**PROVIDED MATERIAL:**
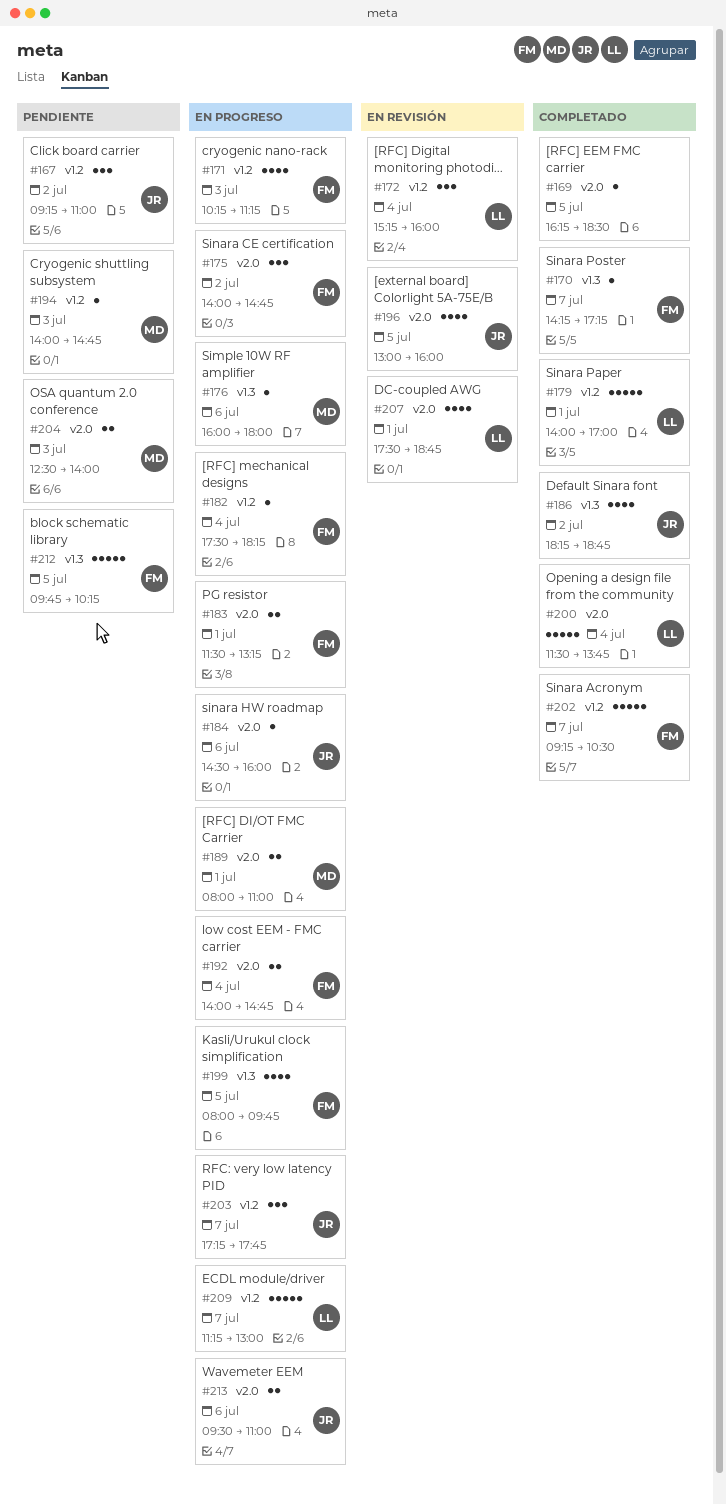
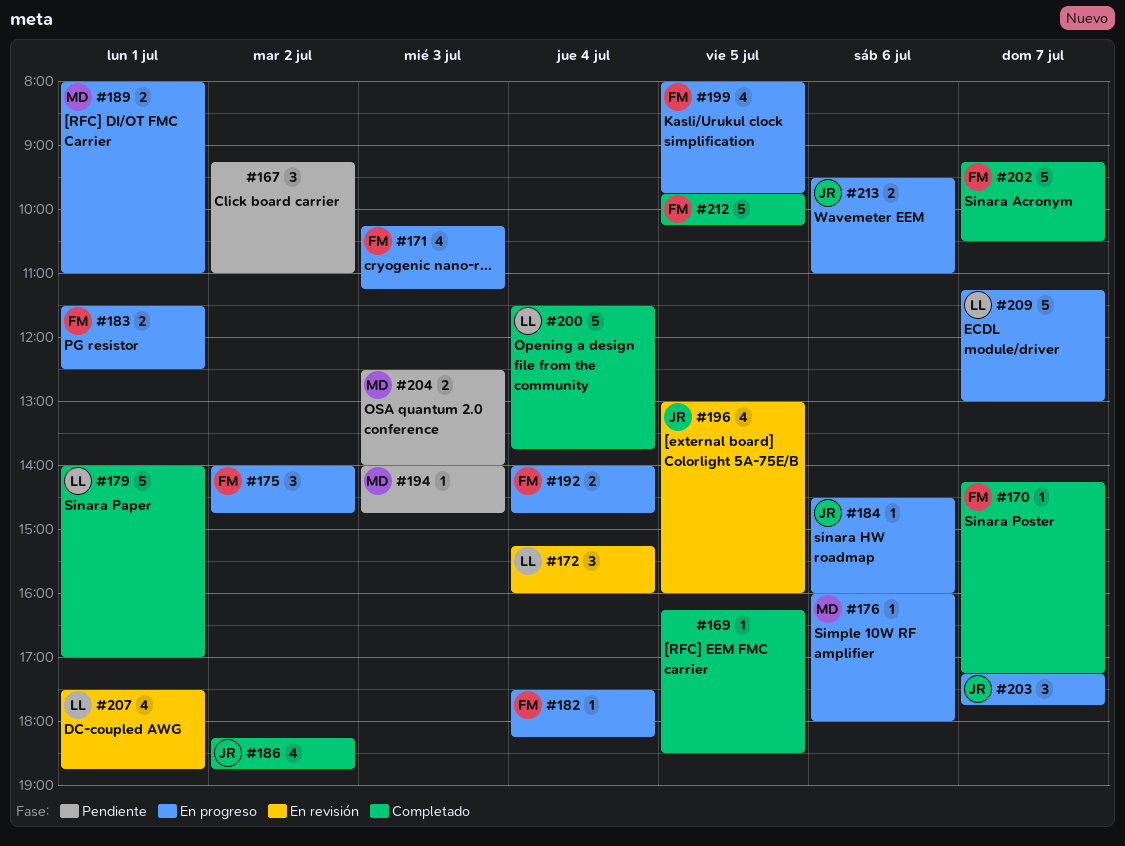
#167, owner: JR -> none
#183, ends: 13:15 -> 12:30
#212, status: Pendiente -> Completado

==

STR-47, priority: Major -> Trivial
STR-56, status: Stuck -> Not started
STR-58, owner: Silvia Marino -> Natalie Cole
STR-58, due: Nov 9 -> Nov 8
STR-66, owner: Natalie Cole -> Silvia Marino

**REQUIREMENT:** A single figure is the whole answer: the number of lines in the material above that contain "Cole".

**ANSWER TO THIS PROBLEM:** 2